= Tapani Plathan =

Finnish operatic bass singer

Tapani Plathan (born 1984) is a Finnish operatic bass singer.

Plathan studied at the Sibelius Academy in Helsinki, Finland. He made his operatic debut as Sarastro in The Magic Flute, at Kokkola Opera, in 2011. Since then Plathan has appeared as a guest in the Finnish National Opera. His roles there include Dulcamara in L'elisir d'amore and Masetto in Don Giovanni.

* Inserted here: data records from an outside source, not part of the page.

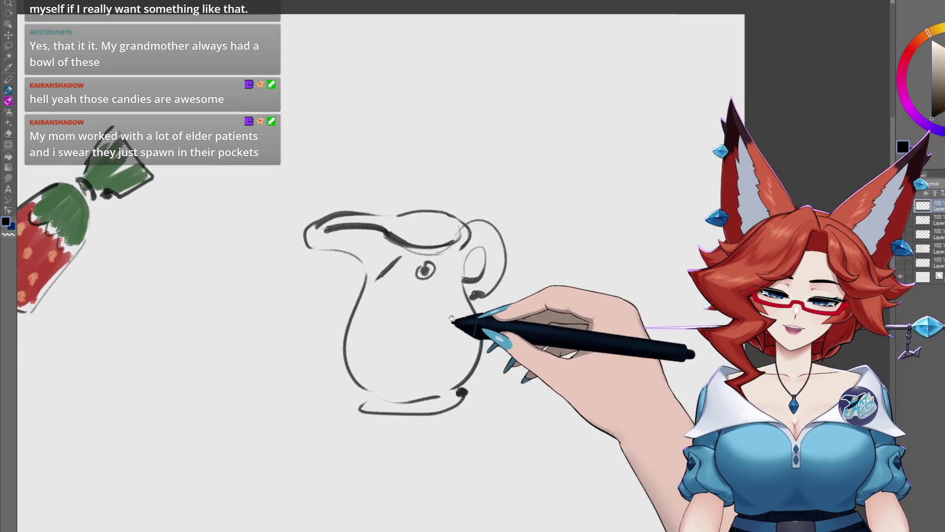
{"action": "left_click_drag", "start_coordinate": [417, 306], "coordinate": [356, 340]}
{"action": "mouse_move", "coordinate": [422, 345]}
{"action": "left_mouse_down"}
{"action": "mouse_move", "coordinate": [419, 387]}
{"action": "mouse_move", "coordinate": [392, 384]}
{"action": "mouse_move", "coordinate": [415, 332]}
{"action": "left_mouse_up"}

For the season 2014-2015 Plathan was engaged in the solo ensemble of Landestheater Coburg, where he sang roles such as Osmin in Die Entführung aus dem Serail and Colline in La Bohème. In 2015-2016 he was part of ensemble in Saarländisches Staatstheater in Saarbrücken, and received good reviews there for his Leporello in Don Giovanni, a role which he has performed also as a guest in Croatian National Theatre Ivan pl. Zajc in Rijeka, Helsinki Festival, and latest, in Savonlinna Opera Festival.

In the season 2016-2017 Tapani Plathan has performed as a guest in the Komische Oper Berlin, the Staatsoper Unter den Linden and the Opéra-Théâtre de Metz Métropole.